Historien qualifié des ateliers d’Épernay où il a été admis à l’âge de 14 ans comme apprenti sans le bénéfice d’un sang cheminot, Pierre Guy terminera sa carrière en 2003 en tant qu’ingénieur de maintenance à la direction du Matériel, après avoir tenu divers postes en établissements de maintenance des locomotives. Responsable du centre de formation d’apprentis de Châlons-sur-Marne durant cinq ans, il était particulièrement qualifié pour juger de la pertinence et de l’évolution d’un système d’apprentissage tôt élaboré à la Compagnie de l’Est. Revu et généralisé sous l’enseigne de la SNCF, il inspirera les lois de 1959 sur l’apprentissage alors promu par Michel Debré. À ma demande, voici donc une riche contribution à son histoire objective, complément à un dossier précédemment paru (« Le temps des apprentis », Historail n° 3, septembre 2007, p. 34-95), enrichie aussi du témoignage vécu d’un bénéficiaire de l’ascenseur social qu’était alors la SNCF pour nombre de ses recrues. Dans la prochaine livraison d’Historail, Pierre Guy traitera de la liquidation délibérée des centres d’apprentissage MT à la SNCF.

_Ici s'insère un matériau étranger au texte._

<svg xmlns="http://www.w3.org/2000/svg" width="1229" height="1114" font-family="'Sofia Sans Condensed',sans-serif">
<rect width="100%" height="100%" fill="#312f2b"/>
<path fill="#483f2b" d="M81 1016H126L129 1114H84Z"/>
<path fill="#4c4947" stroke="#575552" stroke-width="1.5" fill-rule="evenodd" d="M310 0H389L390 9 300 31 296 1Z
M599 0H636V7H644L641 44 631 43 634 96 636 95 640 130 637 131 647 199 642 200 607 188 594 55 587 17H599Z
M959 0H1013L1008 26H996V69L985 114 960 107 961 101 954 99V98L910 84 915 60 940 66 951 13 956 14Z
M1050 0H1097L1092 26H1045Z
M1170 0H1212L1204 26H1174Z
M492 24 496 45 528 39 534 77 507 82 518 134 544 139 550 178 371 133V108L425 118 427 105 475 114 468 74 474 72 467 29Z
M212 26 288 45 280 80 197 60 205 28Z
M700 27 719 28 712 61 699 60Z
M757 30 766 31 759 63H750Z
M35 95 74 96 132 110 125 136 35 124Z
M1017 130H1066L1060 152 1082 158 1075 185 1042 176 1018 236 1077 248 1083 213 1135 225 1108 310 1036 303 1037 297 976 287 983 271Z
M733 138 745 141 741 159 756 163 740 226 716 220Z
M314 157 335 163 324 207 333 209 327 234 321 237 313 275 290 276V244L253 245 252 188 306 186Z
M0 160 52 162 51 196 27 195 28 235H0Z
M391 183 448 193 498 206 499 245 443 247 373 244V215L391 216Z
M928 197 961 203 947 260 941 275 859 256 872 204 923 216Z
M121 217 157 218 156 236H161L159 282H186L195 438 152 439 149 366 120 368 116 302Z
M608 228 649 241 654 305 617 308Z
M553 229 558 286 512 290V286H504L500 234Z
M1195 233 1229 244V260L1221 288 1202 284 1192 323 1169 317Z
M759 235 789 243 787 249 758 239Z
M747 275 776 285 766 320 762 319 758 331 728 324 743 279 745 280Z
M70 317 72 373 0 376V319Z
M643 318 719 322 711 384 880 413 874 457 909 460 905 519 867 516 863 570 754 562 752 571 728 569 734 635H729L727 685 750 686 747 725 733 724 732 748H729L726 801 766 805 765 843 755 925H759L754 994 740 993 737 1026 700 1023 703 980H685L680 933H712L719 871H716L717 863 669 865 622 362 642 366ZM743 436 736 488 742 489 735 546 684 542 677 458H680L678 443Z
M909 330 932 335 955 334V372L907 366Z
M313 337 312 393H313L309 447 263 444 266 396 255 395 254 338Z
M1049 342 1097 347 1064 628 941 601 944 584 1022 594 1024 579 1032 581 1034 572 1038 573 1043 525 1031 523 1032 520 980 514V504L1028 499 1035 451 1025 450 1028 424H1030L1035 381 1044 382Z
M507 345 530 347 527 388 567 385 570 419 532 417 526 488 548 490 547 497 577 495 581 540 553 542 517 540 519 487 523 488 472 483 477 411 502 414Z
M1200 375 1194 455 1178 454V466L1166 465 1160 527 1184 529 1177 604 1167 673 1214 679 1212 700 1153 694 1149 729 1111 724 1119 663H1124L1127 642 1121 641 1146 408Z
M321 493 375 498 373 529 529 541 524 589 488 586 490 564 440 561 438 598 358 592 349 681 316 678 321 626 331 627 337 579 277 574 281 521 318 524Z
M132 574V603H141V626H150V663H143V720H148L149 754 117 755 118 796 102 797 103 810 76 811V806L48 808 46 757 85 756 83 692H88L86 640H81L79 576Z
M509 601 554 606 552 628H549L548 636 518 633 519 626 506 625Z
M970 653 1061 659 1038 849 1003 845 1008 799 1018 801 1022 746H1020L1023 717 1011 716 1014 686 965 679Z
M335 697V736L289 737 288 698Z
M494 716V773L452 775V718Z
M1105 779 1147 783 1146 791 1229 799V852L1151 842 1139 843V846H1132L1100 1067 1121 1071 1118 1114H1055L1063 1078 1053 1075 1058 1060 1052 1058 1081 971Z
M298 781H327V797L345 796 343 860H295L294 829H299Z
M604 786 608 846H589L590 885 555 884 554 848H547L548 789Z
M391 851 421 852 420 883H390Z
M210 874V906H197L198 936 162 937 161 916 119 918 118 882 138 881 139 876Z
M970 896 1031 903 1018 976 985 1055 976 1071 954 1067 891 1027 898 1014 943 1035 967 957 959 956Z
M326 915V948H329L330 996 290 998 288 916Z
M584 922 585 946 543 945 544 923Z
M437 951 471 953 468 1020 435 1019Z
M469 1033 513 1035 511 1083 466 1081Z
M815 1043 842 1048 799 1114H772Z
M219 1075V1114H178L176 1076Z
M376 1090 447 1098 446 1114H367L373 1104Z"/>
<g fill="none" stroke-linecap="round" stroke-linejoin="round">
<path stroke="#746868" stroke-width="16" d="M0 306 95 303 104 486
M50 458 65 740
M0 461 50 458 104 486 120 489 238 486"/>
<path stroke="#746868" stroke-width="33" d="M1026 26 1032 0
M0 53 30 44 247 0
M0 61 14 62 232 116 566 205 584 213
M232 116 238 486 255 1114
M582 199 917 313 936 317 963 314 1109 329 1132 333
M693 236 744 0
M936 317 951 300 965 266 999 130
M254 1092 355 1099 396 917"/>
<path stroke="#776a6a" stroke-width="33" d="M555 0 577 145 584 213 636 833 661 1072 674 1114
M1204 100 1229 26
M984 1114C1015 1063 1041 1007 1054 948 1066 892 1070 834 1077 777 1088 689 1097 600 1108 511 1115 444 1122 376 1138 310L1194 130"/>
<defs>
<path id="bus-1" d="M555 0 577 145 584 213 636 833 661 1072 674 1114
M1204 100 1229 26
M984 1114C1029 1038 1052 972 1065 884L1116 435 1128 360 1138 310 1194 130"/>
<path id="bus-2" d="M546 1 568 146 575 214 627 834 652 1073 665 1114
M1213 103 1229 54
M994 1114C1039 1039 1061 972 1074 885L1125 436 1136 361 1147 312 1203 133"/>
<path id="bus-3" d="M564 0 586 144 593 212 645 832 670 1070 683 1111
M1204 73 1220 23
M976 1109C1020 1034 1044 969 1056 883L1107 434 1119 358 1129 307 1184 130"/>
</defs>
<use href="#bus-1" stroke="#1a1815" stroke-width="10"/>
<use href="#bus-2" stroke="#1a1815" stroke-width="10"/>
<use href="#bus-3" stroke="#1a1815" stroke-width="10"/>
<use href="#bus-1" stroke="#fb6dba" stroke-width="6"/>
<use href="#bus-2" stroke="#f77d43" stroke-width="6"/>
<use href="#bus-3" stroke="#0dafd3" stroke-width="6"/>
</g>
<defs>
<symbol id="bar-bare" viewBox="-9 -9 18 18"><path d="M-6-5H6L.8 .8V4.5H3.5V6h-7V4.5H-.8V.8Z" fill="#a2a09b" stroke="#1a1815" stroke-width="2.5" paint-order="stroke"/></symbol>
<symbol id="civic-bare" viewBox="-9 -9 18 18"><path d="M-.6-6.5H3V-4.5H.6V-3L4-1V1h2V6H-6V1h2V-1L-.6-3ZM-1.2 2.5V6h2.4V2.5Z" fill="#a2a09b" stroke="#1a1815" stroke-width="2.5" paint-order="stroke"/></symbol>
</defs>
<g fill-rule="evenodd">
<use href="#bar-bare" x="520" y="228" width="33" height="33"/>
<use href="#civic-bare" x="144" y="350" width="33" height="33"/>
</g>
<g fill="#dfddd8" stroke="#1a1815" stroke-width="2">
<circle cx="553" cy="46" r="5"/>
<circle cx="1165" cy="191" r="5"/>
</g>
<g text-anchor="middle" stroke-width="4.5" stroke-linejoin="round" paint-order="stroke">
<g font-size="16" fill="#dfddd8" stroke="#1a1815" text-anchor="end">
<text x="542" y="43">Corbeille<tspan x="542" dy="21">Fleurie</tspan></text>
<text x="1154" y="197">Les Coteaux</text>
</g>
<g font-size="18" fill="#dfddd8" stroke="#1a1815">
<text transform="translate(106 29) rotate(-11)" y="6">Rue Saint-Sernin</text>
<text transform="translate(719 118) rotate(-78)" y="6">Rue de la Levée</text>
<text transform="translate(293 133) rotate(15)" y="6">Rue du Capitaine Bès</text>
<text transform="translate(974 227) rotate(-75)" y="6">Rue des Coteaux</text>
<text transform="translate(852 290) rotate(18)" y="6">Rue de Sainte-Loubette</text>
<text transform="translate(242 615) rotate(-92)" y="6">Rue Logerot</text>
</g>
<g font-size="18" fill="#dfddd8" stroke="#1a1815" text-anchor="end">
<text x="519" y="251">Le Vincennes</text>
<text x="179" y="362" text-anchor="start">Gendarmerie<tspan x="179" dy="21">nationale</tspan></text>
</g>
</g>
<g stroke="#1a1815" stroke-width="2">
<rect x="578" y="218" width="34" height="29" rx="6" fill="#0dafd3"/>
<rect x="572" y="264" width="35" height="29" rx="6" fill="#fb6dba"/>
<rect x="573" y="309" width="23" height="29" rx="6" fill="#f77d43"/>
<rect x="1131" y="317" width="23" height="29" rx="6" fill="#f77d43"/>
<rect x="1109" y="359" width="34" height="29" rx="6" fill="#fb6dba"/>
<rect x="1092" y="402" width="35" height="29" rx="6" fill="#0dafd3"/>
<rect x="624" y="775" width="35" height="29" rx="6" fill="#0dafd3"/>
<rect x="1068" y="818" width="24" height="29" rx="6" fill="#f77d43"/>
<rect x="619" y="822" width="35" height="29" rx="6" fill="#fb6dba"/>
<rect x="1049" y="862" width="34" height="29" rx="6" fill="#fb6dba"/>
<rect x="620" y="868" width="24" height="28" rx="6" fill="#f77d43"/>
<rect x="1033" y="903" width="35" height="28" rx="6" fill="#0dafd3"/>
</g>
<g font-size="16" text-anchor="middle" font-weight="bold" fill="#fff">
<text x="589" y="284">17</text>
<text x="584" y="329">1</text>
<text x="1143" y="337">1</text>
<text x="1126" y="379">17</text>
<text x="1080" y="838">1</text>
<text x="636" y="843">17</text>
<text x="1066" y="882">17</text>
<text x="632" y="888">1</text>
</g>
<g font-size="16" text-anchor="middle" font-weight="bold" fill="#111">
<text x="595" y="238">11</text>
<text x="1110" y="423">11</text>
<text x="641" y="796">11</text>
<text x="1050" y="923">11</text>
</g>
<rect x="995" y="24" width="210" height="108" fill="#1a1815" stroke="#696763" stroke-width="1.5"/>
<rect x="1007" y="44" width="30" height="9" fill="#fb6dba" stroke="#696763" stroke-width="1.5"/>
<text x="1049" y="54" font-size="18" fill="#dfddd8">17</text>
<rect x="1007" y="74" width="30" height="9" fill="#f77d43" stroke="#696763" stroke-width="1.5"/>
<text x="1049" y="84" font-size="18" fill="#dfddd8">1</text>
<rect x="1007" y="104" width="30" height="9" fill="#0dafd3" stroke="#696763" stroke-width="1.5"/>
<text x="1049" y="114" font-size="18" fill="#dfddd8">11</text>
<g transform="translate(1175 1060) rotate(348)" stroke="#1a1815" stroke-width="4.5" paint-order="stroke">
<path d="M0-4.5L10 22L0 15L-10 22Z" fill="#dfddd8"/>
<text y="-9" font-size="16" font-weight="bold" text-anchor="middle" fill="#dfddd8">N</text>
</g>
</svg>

Dès 1839, Marc Seguin, fort de son expérience à la tête du Saint-Étienne–Lyon, rappelant qu’il faut « dresser des jeunes gens à conduire, à réparer et à construire des machines », avançait cette option : « Les enfants peuvent être élevés dans cette carrière dès leur bas âge : le jeune commence à être chauffeur, puis il passe à l’atelier pour se mettre au fait de la construction et à la réparation puis il en sort pour conduire les machines. » Option de formation sur le tas retenue dans les ateliers de La Chapelle du Nord et ceux de Sotteville que dirige William Buddicom, entrepreneur de traction au service de la Compagnie de Paris à Rouen : « Les jeunes ont plus de docilité et de subordination que les ajusteurs et ouvriers adultes ». Cette option est rejetée par certains dirigeants, tels Auguste Perdonnet et Hen- ry-Hind Edwards de la Compagnie de Paris à Strasbourg, considérant que les ouvriers qualifiés ainsi formés manifesteraient « une grande propension à la revendication ». Les grèves dans les ateliers parisiens lors du printemps révolutionnaire de 1848 révèlent bien des foyers ainsi prédisposés !
On comprend désormais clairement que ces beaux et précieux temps-là sont révolus.